_EXERCISE DIRECTIONS_
Report every line of the rows below that contains the string "instances", copying each line in full; a match must have the same letter case.

_Source data_
○ ○ ○
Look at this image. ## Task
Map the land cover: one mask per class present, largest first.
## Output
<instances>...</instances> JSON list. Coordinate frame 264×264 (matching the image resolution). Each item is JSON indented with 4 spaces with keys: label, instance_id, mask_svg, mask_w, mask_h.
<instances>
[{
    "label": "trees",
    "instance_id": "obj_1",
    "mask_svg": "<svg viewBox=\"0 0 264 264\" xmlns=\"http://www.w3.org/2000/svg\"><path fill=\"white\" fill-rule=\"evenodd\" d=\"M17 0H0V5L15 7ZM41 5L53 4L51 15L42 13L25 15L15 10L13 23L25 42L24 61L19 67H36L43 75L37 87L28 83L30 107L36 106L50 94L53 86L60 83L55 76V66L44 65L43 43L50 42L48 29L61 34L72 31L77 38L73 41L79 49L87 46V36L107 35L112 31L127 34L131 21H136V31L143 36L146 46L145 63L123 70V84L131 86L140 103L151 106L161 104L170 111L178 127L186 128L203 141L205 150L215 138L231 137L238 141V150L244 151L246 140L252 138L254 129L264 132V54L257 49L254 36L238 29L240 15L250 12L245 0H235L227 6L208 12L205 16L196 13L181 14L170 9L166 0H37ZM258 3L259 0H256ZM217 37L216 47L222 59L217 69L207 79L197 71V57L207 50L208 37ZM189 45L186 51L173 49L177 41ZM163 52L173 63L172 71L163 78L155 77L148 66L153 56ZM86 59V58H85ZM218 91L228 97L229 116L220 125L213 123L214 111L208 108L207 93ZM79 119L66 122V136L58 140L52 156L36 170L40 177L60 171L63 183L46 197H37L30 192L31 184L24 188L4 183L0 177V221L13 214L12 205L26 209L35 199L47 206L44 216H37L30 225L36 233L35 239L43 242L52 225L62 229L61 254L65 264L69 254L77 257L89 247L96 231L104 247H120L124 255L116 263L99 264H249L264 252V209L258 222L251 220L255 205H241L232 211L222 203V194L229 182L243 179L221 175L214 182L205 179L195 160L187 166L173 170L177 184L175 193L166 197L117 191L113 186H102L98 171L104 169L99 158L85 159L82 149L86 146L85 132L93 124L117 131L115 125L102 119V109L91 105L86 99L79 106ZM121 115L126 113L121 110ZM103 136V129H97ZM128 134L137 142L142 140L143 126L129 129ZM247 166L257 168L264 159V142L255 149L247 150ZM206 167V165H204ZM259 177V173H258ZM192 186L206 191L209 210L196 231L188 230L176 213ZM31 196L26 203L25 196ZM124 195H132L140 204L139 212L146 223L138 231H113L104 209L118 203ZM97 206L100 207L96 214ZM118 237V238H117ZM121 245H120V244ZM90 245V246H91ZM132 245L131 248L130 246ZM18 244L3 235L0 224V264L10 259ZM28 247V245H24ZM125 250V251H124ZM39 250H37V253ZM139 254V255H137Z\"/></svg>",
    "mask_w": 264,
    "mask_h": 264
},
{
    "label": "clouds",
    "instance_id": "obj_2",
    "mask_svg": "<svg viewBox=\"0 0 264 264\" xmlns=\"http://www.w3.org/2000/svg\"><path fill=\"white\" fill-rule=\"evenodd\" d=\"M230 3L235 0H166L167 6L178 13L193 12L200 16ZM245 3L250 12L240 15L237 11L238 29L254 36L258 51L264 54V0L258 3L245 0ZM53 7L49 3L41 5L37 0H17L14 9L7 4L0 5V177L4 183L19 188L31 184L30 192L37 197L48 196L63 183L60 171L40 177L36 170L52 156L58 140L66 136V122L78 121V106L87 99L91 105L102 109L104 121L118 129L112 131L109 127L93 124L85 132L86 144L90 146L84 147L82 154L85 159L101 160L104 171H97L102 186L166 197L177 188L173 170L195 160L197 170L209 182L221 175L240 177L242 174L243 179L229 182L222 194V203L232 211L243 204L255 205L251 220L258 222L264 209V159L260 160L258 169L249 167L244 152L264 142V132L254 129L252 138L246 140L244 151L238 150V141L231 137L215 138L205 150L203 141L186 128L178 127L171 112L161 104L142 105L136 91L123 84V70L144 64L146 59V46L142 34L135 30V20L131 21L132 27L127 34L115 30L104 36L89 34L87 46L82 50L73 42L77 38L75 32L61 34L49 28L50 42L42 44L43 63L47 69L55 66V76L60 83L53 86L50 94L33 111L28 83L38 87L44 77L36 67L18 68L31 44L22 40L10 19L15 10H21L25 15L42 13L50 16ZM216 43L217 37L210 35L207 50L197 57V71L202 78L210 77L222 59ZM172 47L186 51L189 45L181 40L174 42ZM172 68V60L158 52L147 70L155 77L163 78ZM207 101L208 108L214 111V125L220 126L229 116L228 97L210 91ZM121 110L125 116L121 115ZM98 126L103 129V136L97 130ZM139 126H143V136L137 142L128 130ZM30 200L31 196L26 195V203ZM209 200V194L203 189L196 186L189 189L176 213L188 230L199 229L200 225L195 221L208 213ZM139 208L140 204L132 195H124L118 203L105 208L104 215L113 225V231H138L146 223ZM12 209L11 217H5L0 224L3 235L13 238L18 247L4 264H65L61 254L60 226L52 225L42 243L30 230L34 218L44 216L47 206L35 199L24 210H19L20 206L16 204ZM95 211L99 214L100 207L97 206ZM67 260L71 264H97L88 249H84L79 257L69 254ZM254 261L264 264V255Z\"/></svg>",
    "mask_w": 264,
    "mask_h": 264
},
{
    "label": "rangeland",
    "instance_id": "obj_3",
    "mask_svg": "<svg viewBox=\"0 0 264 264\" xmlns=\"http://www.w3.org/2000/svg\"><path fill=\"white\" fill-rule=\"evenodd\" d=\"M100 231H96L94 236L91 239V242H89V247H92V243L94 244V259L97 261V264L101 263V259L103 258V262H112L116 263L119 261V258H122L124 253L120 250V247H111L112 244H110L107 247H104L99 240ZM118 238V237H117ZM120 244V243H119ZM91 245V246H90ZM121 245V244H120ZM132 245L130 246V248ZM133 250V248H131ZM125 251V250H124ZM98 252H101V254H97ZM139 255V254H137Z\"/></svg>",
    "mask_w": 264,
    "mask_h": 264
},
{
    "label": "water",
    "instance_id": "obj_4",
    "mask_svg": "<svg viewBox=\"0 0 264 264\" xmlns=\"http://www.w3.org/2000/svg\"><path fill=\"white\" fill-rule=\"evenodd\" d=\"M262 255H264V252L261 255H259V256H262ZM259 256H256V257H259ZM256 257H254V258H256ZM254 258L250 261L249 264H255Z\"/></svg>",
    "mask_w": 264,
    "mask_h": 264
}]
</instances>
○ ○ ○
_COMPLETED EXERCISE_
<instances>...</instances> JSON list. Coordinate frame 264×264 (matching the image resolution). Each item is JSON indented with 4 spaces with keys: label, instance_id, mask_svg, mask_w, mask_h.
<instances>
</instances>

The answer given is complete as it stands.